Pro Kontra MBG pada bulan Ramadhan
![]() |
| Foto pribadi |
Pro kontra kebijakan pemerintah mengenai program MBG (Makan Bergizi Gratis) ini, bukan hanya saat bulan. Tetapi di bulan Ramadhan, deretan pro kontra ini makin bertambah. Dan masalahnya tidak sesederhana ketika dikaitkan dengan agama, apakah MBG ini menjadi "pemicu mokel" atau justru menjadi "ujian" yang harus diatasi.
Kita bisa mencatat, penyebab program MBG ini tidak diterima dengan baik dengan berbagai alasan sebagai berikut :
- menghabiskan dana negara
- pelayanan yang buruk (seperti terlambat mengantarkan, dianggap jauh dibawah indeks harga, kualitas makanan tidak maksimal dan sebagainya)
- berbagai kasus keracunan
- berbagai kasus keracunan
Yang pro MBG pun memiliki berbagai alasan sebagai berikut :
- pendidikan gizi sebagai hal yang mahal dan berproses panjang
- bantuan langsung diterima oleh siswa
- berbagai kekurangan untuk diperbaiki bukan dengan menghentikan program
Memang tidak mudah untuk memilih pro dan kontra.
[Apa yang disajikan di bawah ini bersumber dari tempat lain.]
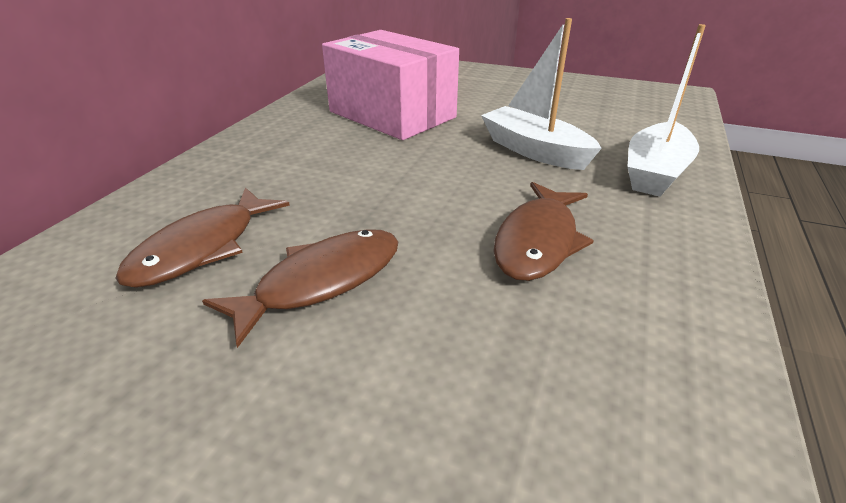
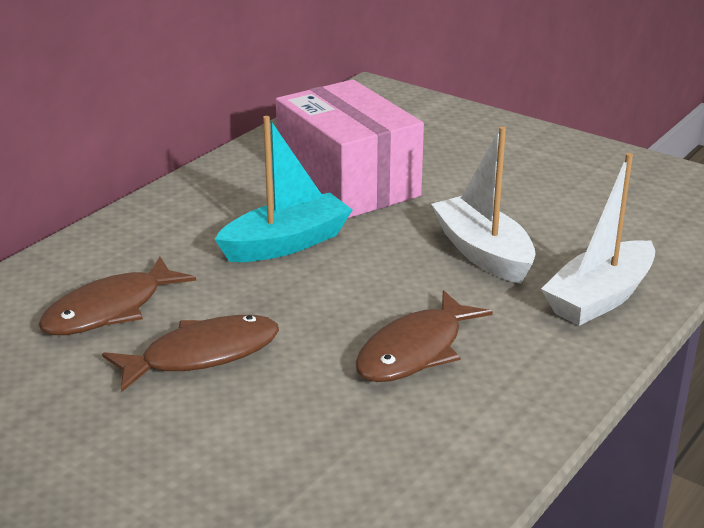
camera: 15 degrees right, 5 degrees down
none -> turquoise boat [214,116,353,262]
Bicara angka keracunan misalnya, maka secara kuantitas dianggap sebagai angka yang kecil. Tetapi dilihat dari sudut kemanusiaan, satu nyawa pun menjadi hal yang harus diperjuangkan.
Nah, pada bulan Ramadhan ini muncul penolakan baru mengenai MBG, yakni karena dianggap sebagai pemicu siswa untuk "mokel" bareng alias batal berjamaah. Sebaliknya, ada yang tetap mendukung MBG tetap dilanjutkan. Justru MBG ini menjadi ujian bagi siswa apakah akan semakin tangguh atau mengkambinghitamkan MBG ini.
Saya yakin, yang melakukan penolakan ini didasarkan pakai pertimbangan yang matang. Meski tetap menjadi pertanyaan. Apakah penolakan itu dilakukan dengan memperhatikan voice, choice, dan ownership atau hanya keputusan praktis yang diambil sekolah.
Dari hasil bincang-bincang dan pengamatan, MBG di bulan ramadhan ini diberikan dalam bentuk makanan dan minuman yang lebih awet. Dalam pendistribusian pun ada yang setiap hari, ada yang 3 hari sekali, bahkan 5 hari sekali. Tentunya hal ini menjadi hal yang menarik. Yakni bukan semata-mata melakukan efisiensi selama puasa tetapi juga bisa ditangkap sebagai upaya meminimalkan "mokel" tadi.
Bagi yang menghentikan MBG ini bukan semata-mata untuk "gagah-gagahan" atau "mencari selamat". Apa lagi jika dilakukan oleh sekolah yang dianggap sebagai figur, maka justru bisa memberikan contoh bahwa meskipun MBG berjalan tetapi tetap menjaga kualitas puasa para murid.
Karena menolak MBG bagi sekolah tertentu mungkin mudah karena "kekuatan ekonomi" ortu yang tinggi.
Sebaliknya, yang mempertahankan MBG pun perlu memberikan kontrol yang lebih. Termasuk tidak boleh lelah memberikan kesadaran kepada para murid.
Bagi para murid, renungilah apakah "mokel" itu karena fisik lemah, minim komitmen, atau ikut-ikutan teman semata.
Ramadhan boleh berakhir, tetapi pro kontra tentang MBG berpeluang akan terus ada. Mari lebih bijak dalam menyikapi.